Generate speech from the newest trained model:

bash

python headless_cli.py synthesize \
  --artifacts /absolute/path/to/output \
  --model xtts_v2 \
  --text "Testing the fine-tuned voice." \
  --language en

Early Stopping and Exporting Checkpoints (Ctrl+C Support)

During long training runs (especially on CPU-only machines), you can stop the training early once you are satisfied with the generated voice quality.

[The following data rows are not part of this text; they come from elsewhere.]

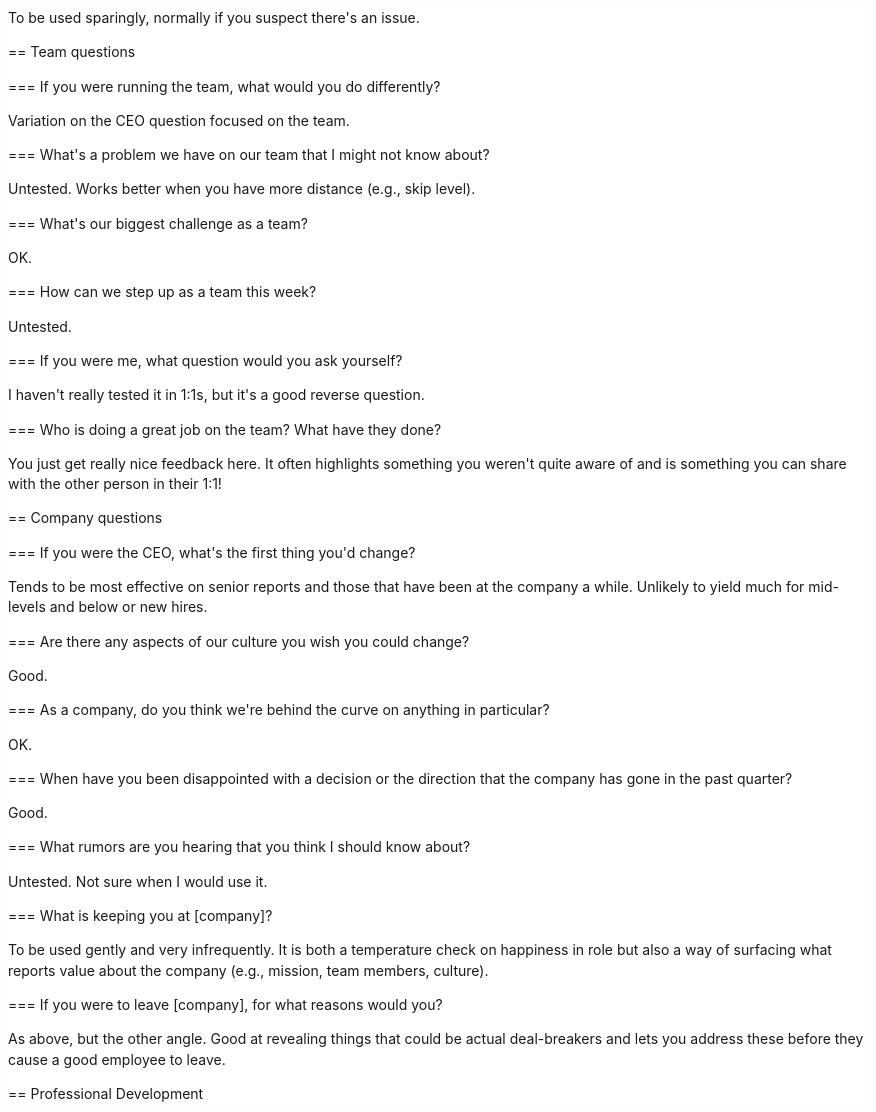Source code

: To be used sparingly, normally if you suspect there's an issue.

== Team questions

=== If you were running the team, what would you do differently?

Variation on the CEO question focused on the team.

=== What's a problem we have on our team that I might not know about?

Untested. Works better when you have more distance (e.g., skip level).

=== What's our biggest challenge as a team?

OK.

=== How can we step up as a team this week?

Untested.

=== If you were me, what question would you ask yourself?

I haven't really tested it in 1:1s, but it's a good reverse question.

=== Who is doing a great job on the team? What have they done?

You just get really nice feedback here. It often highlights something you weren't quite aware of and is something you can share with the other person in their 1:1!

== Company questions

=== If you were the CEO, what's the first thing you'd change?

Tends to be most effective on senior reports and those that have been at the company a while. Unlikely to yield much for mid-levels and below or new hires.

=== Are there any aspects of our culture you wish you could change?

Good.

=== As a company, do you think we're behind the curve on anything in particular?

OK.

=== When have you been disappointed with a decision or the direction that the company has gone in the past quarter?

Good.

=== What rumors are you hearing that you think I should know about?

Untested. Not sure when I would use it.

=== What is keeping you at [company]?

To be used gently and very infrequently. It is both a temperature check on happiness in role but also a way of surfacing what reports value about the company (e.g., mission, team members, culture).

=== If you were to leave [company], for what reasons would you?

As above, but the other angle. Good at revealing things that could be actual deal-breakers and lets you address these before they cause a good employee to leave.

== Professional Development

Listen to samples: By running training with --sample-epoch-interval <N> (e.g. 1 or 5), the trainer will automatically write periodic audio samples inside <run_dir>/epoch_samples/.
Stop early: Press Ctrl+C to terminate the training process. PyTorch Lightning automatically saves intermediate model checkpoints (.ckpt files) at the end of every epoch.
Export and package: Since the training run was interrupted, it will not have automatically packaged the final model. You can run the included helper script export_checkpoint.py to manually package your latest checkpoint (converts to ONNX for Piper, or optimizes and copies .pth files for Coqui/XTTS):

bash

python export_checkpoint.py /path/to/your/training_run/<timestamp>

This will create a ready/ directory inside your training run with model.onnx and artifacts.json, making it immediately loadable inside the web GUI or CLI.

Transcript file formats

Accepted transcript formats:

vtt WebVTT alignment file (e.g. from ebook2audiobook)
json dictionary or list of objects
csv
tsv
pipe-delimited text

The audio key can be an absolute path, file name, or stem. The text field can be named text, transcript, sentence, or utterance.

Notes

The workflow automatically uses CUDA when available and falls back to CPU otherwise.
XTTS models are the best option when you need multilingual fine-tuning or speaker-conditioned inference.
Some upstream Coqui recipes still depend on recipe-specific assumptions. If you need deeper tuning, use the extra_overrides_json field/flag to override recipe values before launch.